Welcome to the deceptively titled Good Souls Better Angels

These twelve performances were recorded live in the studio, and they sound it. They unspool over 60 raging minutes as Williams howls, moans, groans and hollers words reflecting the gloomiest aspects of current events;even some that hadn’t occurred when she and co-writer/husband/co-producer Tom Overby detailed the darkness of ominous times reflected here.

This is Williams’ fifteenth release since her 1979 debut and arguably her most intense, which is saying a lot.  She has never shied away from combining gripping, often poetic images with raw, alternately sensitive and muscular penetrating rocking. But the blend of current ills recounted on selections such as “Man Without a Soul” (no names are mentioned but when she snarls  “You are a man without truth/A man of greed, a man of hate/A man of envy and doubt/You’re a man without a soul” leave little doubt as to who she is talking about).
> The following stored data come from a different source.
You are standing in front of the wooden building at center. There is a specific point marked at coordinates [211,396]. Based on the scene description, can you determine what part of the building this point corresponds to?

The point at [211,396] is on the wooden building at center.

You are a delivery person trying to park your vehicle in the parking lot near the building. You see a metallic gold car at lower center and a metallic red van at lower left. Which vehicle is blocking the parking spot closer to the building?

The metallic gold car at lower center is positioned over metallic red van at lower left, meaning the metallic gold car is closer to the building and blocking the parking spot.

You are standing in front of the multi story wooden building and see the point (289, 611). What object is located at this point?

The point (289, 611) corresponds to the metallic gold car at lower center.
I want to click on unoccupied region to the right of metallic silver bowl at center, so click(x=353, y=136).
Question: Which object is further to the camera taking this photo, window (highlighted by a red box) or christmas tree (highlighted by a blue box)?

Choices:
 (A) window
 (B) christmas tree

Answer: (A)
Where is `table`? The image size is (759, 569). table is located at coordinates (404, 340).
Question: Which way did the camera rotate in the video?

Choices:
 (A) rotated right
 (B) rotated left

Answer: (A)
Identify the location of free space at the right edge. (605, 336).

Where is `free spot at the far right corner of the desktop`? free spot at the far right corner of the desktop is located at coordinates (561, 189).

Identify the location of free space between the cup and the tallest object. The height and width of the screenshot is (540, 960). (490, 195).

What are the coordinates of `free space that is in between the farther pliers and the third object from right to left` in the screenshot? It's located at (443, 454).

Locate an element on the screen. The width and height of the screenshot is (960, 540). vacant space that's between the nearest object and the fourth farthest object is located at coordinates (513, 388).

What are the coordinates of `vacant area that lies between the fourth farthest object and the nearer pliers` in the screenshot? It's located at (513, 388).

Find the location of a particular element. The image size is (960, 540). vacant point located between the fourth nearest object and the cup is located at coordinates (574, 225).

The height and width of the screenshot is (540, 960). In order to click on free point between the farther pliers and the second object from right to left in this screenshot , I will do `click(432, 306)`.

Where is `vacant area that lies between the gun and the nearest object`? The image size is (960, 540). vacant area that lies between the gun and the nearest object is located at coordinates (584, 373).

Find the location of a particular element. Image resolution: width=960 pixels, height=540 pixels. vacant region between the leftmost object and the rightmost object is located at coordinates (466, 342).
On “Wakin’ Up” Williams spits out fuming words recounting spousal abuse as portentous primitive drums pound behind her and guitarist Stuart Mathis rips off a twisted, distorted solo that channels Neil Young at his most extreme. 

This is not just Williams’ most visceral studio set but her bluesiest too. Her band sounds nearly demonic on “Down Past the Bottom” and “Pray the Devil,” both of which name-check Lucifer as the music follows suit. On “Big Rotator” she again references you-know-who skewering nameless people with “Liars are venerated, losers congratulated/Cheaters celebrated, thieves compensated/Vultures satiated, murderers exonerated/Guilty vindicated, innocent incarcerated” as guitarist Mathis works his wah-wah pedal with hellish intent. 

By the end of the hour, you’ll be wiped out. This is a devastatingly in your face, take no prisoners presentation from Williams and her band that will leave most serious listeners shattered and perhaps shaking. Few albums connect with this much pure emotional fury, let alone those from artists well into their 60s. 

Take a deep breath, strap in then push play on what is undoubtedly one of the most searing, potent and passionate albums you’ll hear this year.